## ACTIVITY
Nothing but the line with "Please mark all" and the lines after it, through the end of the records below, is to be repeated, exactly as it is.

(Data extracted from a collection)
==============================
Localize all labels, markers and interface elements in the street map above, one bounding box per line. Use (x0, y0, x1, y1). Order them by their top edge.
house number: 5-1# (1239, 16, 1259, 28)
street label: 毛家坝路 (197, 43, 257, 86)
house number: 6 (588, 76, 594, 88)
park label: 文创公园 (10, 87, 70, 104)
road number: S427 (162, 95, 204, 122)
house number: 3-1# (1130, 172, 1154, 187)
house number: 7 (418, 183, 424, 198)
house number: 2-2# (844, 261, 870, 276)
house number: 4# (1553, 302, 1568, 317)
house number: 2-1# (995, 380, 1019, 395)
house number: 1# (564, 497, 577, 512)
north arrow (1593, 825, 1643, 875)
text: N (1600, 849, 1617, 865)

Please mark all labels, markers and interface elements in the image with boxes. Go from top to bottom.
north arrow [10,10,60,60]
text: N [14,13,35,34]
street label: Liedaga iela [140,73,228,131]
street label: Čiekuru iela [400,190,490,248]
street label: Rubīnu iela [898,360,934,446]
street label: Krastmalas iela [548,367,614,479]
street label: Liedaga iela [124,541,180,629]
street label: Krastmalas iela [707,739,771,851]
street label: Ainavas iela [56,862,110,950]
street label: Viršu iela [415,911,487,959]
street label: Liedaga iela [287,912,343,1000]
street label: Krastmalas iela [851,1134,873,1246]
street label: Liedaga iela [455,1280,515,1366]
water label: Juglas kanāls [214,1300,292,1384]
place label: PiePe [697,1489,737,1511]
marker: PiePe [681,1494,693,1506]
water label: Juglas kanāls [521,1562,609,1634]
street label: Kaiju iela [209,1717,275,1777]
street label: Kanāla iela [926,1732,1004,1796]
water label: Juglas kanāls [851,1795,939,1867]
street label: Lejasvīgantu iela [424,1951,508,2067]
==============================
## RESPONSE TO THE TASK
Please mark all labels, markers and interface elements in the image with boxes. Go from top to bottom.
north arrow [10,10,60,60]
text: N [14,13,35,34]
street label: Liedaga iela [140,73,228,131]
street label: Čiekuru iela [400,190,490,248]
street label: Rubīnu iela [898,360,934,446]
street label: Krastmalas iela [548,367,614,479]
street label: Liedaga iela [124,541,180,629]
street label: Krastmalas iela [707,739,771,851]
street label: Ainavas iela [56,862,110,950]
street label: Viršu iela [415,911,487,959]
street label: Liedaga iela [287,912,343,1000]
street label: Krastmalas iela [851,1134,873,1246]
street label: Liedaga iela [455,1280,515,1366]
water label: Juglas kanāls [214,1300,292,1384]
place label: PiePe [697,1489,737,1511]
marker: PiePe [681,1494,693,1506]
water label: Juglas kanāls [521,1562,609,1634]
street label: Kaiju iela [209,1717,275,1777]
street label: Kanāla iela [926,1732,1004,1796]
water label: Juglas kanāls [851,1795,939,1867]
street label: Lejasvīgantu iela [424,1951,508,2067]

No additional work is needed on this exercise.